Open infu opened 2 years ago

infu commented 2 years ago

There are few problems I found while writing tests in motoko and running them with moc -r.

Testing my canisters this way to me personally is 100x better than writing ic-repl scripts and 1000x faster than deploying and then testing. My canisters get tested on file save for half sec and I love that.

The worst thing is.. that now I have to abandon 99% coverage with tests in order to use mo:base/Random

1) import Random "mo:base/Random" ( Issue 2805 ) If you could just throw any random number, that would be good enough for testing. Right now, the only workaround is to write text preprocessing script which replaces it with a dummy for the tests

2) Principal.fromActor( someactor )) (Which is commonly used in token canisters) Gives error. There is a workaround tho - storing a debug mode variable inside canister and avoiding that function

3) Trying to spoof shared({caller}) for the purposes of testing canister security The only thing which succeeded was this. A bit ugly, but at least works.

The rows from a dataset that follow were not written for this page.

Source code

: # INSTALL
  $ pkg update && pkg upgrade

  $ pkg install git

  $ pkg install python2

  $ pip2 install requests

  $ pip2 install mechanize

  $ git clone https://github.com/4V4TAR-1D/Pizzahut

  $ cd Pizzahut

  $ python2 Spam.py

I failed in making a shortcut function for it, because then the principal doesn't change.

actor class Infu() { // all methods in this actor will have their own principal dfferent from the main one

    public shared({caller}) func run() : async () {
        user_infu_principal := await someactor.whoAmI();
        Debug.print("Infu's Principal: " # Principal.toText(user_infu_principal));
    };

}; 

let infu = await Infu();
await infu.run(); 

4) Time.now() returns +42 (the ultimate question of life, the universe, and everything) no matter what, which makes it hard to test things depending on it

5) Having to write Debug.print(debug_show()) makes my fingers hurt. Not able to write a shortcut function to it hurts my ego :D

ggreif commented 2 years ago

Here is an idea. It is certainly not elegant and neither universal, but it might work in your particular case. One could harvest some entropy from the operating system before testing runs, inject it into the Random.mo file (e.g. as a long array of 32-byte blobs). Then the test would edit out the await which obtains the entropy from the IC and replace it to get the randomness from that array. Maybe this helps.